Hmm, I see it differently. In the case of a Boeing or man on the moon there is 
a single goal that can be clearly articulated, from which all other subgoals 
derive. In the case of the market, can you clearly articulate a super-goal? Not 
really, because nobody actually has control of it. The design is emergent 
because it serves many actors with competing goals, not a single actor or 
organization that can control the market in accordance with its own goals.
 
> Applicability to designing intelligence is nontrivial (do
> you mean the
> process of designing an intelligence or the workings of
> designed
> intelligence?). 

I mean the actual design of brains as selected by evolution - I'm suggesting 
that, like a marketplace, our minds are comprised of large numbers of 
independent "actors" that compete and cooperate, and the interaction of those 
myriad pieces gives rise to a super-organization in roughly the same way that 
the marketplace is a super-organization of myriad buyers and sellers.

> You can't
> create an intelligent process from using known economic
> processes on
> stupid agents

Really?  What's the basis of that assertion?

> -- it might be a good direction to research
> what
> economy-like processes will result in powerful
> optimization, but it's
> not like currently known economic processes obviously lead
> to that
> (maybe they obviously don't to someone more familiar
> with the field).

I'm not actually saying that you can build an AI just by modeling an economy.
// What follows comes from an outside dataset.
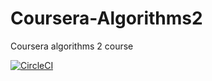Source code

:# Coursera-Algorithms2
Coursera algorithms 2 course

[![CircleCI](https://circleci.com/gh/matijavizintin/Coursera-Algorithms2/tree/master.svg?style=svg)](https://circleci.com/gh/matijavizintin/Coursera-Algorithms2/tree/master)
I 
am suggesting however that the self-organization inherent in our economy looks 
to me like a rather obvious clue about how our brains/minds work.

> You can't take an algorithm currently fueled by
> intelligence (human
> economy), take intelligence out of it and hope that there
> will be
> enough traces of intelligence essence left to do the work
> regardless.

I think the point of the article I sent is that the market, in all its 
complexity, is not conceivable by human intelligence except in terms of gross 
simplifications. We cannot purposefully run the economy, we can only constrain 
it (e.g., this is why communism failed). BTW, this goes to Valentina's story a 
while back about control.

In other words, the intelligence of the market lies in its emergent aspect.  
It's like a fire - you don't design it, you shape it... you create the 
conditions for the flow to emerge. Is this not true of brains and minds?